Through getting what I needed from the resources available to me, I had the road map to a life that could be lived and not just survived. I returned to Orlando to a relationship that is actually healthy. I began doing things that were good for me. Believing that I was exceptional and not just mediocre has been life changing for me, because it brought me to all of you. In making my new life about service to others, I found the Women Veterans Leadership Program. And during that first session, I was inspired to a level I had never previously experienced. As I listened to all of the ladies, many who share similar experiences, I realized that I wasn’t different or less than. I realized that I had done great things too, and I could do even more. As I listened to Larissa speak with passion about Circle of Arms, and held her business card in my hands, I knew that I could make my passion into something too.

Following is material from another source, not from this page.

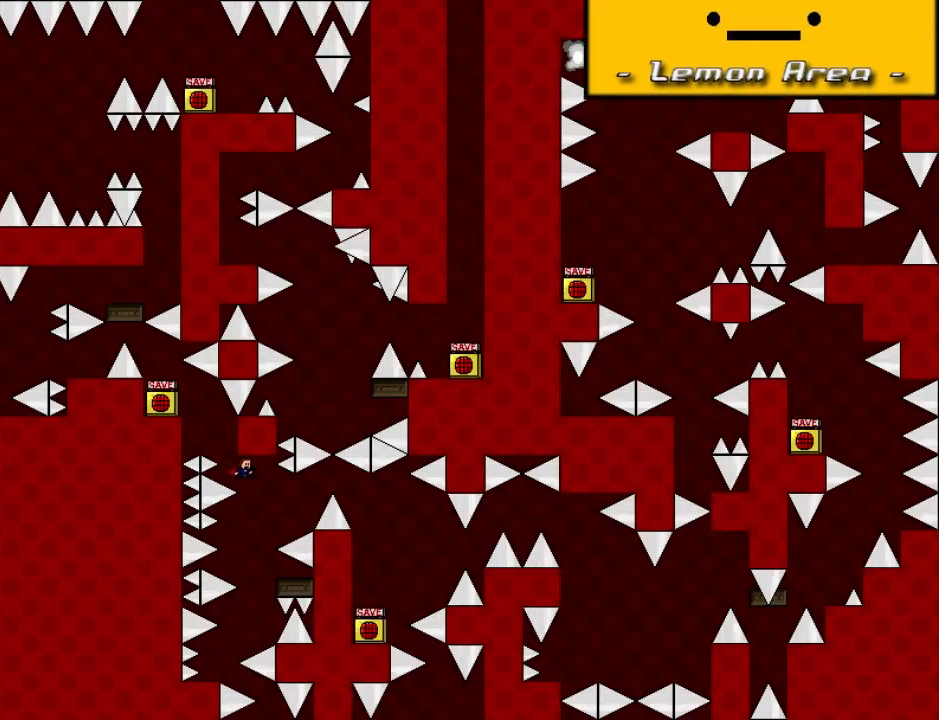
{"keys": [], "events": [[80, "right", "up"], [300, "right", "down"], [380, "right", "up"]]}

Now, as I stare down at my own business card, I reflect on that last glimpse of my grandmother’s ring. I don’t physically have the ring anymore, but I have all of the spirit of it. Her spirit is in me, it’s in my daughter, it’s in every woman who’s been mistreated and stood back up, it’s in every woman who has been hit, who has been choked, who has watched their family sit in the comfort of their house from their car that has become their temporary lodging. My grandma’s spirit is in every woman here. The Women Veterans Leadership Program encompasses the spirit of my grandmother’s ring—something I didn’t know if I’d ever feel again—and that is why I have felt so at home, so comforted, and so inspired. You are all exceptional. You have never been mediocre, so never live that way again.